In fact, it was those scenes with Cox that helped D’Onofrio find his latest take on Kingpin. They became an anchor point for him.

“The key thing was that we wanted to be able to show this kind of, I want to use the word ‘normal,’ but obviously it’s not normal, because you’re dealing with assassins and stuff like that,” D’Onofrio said, chuckling. “But the idea was to have this kind of domestic situation, where [it’s] just a relationship between a father and a daughter. And the sense of that, and the sense of how that happens in real life with people, but then put that feeling into our story.”

D’Onofrio was well aware of the actual comic lore between Maya Lopez and Kingpin, so his discussions with Freeland largely centered on how to elevate that emotional link between the two. In the end, the process actually ended up being pretty familiar to the actor.

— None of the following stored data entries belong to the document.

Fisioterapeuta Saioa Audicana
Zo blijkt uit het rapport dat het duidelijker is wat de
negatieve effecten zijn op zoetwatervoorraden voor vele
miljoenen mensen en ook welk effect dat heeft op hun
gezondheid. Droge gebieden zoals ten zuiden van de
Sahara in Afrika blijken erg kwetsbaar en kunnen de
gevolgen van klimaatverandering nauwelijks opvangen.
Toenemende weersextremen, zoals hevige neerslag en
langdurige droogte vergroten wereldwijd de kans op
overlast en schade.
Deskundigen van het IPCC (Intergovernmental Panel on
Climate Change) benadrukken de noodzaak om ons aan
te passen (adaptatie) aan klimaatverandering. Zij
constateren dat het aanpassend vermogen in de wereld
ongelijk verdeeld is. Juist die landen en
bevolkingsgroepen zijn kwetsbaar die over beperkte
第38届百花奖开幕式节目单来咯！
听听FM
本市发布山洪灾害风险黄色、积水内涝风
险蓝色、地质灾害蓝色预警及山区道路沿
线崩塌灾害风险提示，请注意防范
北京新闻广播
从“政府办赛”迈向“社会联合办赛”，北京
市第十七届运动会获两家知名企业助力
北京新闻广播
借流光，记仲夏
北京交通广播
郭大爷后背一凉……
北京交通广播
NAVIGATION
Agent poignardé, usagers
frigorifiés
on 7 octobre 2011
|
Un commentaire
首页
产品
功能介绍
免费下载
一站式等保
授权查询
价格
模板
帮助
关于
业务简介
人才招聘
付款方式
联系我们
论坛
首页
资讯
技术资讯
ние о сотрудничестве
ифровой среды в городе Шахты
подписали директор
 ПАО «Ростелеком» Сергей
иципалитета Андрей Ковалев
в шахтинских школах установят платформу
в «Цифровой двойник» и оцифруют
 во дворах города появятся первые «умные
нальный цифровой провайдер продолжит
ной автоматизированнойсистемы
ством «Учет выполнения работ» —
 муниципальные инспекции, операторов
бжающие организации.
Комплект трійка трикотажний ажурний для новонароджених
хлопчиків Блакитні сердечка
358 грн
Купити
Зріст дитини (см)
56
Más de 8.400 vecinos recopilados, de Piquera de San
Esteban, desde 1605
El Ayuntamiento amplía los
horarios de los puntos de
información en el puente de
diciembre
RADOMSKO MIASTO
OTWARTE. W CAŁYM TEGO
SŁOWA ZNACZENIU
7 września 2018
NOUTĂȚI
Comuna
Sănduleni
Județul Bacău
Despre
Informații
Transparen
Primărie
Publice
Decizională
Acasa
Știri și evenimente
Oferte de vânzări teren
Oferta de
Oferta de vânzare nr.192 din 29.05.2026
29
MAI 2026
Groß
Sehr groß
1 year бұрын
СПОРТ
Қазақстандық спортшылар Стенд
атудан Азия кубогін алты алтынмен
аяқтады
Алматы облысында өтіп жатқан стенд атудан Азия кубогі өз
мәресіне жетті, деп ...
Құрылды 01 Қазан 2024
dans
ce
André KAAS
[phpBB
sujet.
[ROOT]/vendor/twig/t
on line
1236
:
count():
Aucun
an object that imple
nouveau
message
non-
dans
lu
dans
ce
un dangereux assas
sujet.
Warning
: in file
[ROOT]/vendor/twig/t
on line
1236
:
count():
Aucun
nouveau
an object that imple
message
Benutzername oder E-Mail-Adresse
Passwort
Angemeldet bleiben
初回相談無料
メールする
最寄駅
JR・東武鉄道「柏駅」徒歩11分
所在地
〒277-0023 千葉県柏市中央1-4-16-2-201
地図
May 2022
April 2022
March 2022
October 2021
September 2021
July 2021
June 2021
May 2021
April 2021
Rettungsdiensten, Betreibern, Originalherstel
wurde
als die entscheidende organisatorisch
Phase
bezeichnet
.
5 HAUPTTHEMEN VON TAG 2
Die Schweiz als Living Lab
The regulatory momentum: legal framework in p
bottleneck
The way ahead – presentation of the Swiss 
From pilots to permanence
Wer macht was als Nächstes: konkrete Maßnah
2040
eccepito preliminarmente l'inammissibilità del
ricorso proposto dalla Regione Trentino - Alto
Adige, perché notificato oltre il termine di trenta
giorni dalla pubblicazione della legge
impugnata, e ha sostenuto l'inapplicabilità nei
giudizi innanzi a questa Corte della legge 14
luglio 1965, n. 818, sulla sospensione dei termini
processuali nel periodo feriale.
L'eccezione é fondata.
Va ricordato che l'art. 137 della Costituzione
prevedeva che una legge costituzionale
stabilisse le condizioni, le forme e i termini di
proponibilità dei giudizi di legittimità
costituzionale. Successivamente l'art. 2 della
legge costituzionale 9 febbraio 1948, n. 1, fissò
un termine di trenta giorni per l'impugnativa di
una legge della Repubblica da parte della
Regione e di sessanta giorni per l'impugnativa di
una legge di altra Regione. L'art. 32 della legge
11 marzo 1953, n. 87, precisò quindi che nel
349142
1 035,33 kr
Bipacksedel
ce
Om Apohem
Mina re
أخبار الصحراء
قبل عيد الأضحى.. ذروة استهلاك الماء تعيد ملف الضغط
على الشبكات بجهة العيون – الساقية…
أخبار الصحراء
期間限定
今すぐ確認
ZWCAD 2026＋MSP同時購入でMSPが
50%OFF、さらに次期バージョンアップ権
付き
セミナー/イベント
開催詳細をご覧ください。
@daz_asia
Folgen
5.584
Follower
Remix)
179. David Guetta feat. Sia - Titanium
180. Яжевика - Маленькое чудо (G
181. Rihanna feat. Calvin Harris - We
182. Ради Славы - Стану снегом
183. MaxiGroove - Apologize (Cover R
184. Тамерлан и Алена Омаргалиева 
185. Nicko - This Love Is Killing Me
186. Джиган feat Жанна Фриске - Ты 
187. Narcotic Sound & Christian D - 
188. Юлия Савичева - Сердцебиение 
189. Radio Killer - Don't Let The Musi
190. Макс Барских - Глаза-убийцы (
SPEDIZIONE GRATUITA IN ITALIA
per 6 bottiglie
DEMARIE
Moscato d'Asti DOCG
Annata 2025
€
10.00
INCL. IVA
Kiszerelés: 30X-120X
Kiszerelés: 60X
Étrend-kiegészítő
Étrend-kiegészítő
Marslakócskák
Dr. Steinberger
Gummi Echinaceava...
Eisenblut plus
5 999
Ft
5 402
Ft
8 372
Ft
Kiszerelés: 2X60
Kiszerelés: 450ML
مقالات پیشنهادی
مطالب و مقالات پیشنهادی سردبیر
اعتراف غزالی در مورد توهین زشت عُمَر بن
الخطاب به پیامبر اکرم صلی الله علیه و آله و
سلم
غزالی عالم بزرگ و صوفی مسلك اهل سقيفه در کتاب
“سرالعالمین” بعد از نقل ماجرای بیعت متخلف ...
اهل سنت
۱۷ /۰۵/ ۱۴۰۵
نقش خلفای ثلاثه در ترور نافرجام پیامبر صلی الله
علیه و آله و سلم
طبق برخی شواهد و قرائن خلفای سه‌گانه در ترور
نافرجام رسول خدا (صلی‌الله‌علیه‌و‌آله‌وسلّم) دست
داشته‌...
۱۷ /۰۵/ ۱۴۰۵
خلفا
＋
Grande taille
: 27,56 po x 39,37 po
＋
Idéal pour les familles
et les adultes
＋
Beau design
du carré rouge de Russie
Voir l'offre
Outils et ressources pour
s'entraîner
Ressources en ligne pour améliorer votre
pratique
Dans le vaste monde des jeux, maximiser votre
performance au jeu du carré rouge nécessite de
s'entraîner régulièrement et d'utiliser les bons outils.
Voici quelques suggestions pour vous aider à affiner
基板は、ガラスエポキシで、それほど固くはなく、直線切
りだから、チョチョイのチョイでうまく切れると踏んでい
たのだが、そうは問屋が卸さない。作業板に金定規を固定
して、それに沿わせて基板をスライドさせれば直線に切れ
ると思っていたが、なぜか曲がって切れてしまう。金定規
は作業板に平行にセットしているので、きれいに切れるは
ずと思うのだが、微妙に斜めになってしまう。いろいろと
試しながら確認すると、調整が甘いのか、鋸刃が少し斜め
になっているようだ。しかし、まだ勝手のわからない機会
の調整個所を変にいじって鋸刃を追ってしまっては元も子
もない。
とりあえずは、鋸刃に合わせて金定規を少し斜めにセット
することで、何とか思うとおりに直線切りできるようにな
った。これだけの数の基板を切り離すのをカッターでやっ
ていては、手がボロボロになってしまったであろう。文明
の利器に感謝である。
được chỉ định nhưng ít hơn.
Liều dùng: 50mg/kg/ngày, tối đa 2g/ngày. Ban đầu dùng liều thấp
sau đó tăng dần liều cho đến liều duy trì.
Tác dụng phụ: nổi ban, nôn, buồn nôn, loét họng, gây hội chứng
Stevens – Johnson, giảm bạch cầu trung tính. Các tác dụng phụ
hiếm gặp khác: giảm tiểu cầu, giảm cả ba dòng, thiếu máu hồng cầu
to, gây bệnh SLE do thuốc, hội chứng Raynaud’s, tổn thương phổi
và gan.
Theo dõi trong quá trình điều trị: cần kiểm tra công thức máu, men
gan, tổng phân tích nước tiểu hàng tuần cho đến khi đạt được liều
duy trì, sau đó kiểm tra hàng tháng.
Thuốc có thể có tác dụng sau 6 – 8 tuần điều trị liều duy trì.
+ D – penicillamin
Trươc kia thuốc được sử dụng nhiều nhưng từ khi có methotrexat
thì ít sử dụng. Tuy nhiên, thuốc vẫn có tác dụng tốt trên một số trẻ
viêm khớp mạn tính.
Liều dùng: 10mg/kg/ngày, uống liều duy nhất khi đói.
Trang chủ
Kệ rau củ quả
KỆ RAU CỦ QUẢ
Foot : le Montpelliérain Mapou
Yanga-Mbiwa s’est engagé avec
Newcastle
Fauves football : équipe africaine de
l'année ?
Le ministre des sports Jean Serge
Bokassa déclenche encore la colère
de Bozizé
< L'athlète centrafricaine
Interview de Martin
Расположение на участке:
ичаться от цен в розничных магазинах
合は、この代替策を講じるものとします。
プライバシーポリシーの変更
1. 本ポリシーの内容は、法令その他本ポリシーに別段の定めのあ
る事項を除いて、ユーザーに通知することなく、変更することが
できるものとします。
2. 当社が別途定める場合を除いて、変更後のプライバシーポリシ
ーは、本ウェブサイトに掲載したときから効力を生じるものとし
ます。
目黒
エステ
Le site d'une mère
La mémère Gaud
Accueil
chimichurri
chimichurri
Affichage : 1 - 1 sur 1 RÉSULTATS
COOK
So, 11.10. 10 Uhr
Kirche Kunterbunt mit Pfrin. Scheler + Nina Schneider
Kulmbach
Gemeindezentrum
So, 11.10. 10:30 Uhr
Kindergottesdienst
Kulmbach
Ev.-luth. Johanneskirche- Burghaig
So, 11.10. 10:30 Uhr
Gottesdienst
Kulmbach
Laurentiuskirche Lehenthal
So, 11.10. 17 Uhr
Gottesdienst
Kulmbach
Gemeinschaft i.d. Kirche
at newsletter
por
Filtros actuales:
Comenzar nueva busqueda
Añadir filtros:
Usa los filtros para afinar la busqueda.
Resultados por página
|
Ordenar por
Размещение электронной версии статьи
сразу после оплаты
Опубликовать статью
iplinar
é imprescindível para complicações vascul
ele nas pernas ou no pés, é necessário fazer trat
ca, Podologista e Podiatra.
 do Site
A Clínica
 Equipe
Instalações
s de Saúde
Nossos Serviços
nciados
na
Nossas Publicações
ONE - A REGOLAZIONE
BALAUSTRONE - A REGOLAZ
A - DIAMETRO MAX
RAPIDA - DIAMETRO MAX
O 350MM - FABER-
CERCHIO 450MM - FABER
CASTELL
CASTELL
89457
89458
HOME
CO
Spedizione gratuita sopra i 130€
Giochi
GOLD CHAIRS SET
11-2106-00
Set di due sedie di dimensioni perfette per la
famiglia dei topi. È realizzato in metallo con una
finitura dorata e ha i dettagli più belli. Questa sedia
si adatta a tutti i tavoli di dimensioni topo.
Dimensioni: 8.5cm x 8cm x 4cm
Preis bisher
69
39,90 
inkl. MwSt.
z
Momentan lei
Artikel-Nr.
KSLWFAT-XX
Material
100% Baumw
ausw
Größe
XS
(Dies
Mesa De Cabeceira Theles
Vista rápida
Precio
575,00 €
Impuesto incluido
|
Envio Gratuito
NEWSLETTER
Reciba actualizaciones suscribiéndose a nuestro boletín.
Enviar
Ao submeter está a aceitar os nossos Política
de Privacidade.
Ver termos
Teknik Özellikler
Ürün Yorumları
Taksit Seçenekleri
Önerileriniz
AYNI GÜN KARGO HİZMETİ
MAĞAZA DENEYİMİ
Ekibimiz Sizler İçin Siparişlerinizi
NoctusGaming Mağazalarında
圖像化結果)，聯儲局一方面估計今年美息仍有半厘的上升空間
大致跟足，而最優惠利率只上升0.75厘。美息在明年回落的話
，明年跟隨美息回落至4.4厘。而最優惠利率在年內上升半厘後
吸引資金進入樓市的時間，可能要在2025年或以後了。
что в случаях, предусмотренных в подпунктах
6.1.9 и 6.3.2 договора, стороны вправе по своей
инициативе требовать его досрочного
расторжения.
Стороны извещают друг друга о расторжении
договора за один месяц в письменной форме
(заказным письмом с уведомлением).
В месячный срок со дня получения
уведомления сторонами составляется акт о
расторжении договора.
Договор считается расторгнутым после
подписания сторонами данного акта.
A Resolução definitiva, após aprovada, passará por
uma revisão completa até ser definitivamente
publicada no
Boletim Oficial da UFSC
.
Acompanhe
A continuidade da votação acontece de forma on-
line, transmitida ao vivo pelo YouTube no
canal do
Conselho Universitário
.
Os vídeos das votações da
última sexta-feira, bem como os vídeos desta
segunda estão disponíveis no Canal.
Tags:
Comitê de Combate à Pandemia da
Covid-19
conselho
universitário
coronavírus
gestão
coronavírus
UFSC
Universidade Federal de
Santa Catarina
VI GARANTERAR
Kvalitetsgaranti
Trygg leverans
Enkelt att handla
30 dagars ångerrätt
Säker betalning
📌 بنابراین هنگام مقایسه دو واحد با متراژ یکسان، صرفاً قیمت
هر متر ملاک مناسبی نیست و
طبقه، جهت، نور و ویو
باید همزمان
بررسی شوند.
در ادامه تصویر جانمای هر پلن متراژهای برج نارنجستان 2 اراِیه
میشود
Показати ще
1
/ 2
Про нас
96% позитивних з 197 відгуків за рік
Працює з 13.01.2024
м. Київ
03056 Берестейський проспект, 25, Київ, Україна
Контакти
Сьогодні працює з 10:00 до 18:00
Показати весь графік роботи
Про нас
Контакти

“It’s the way we approached the Netflix series of ‘Daredevil.’ That’s how we do it,” D’Onofrio said. “There is the whole world of the MCU happening, but we’re telling an on-the-ground, gritty story, emotional story, just like we did in the Netflix series. A very different story, but it has that same tone. It’s a good way to work. I like it.”

“Echo” will release all five episodes on Disney+ and Hulu on Jan. 9.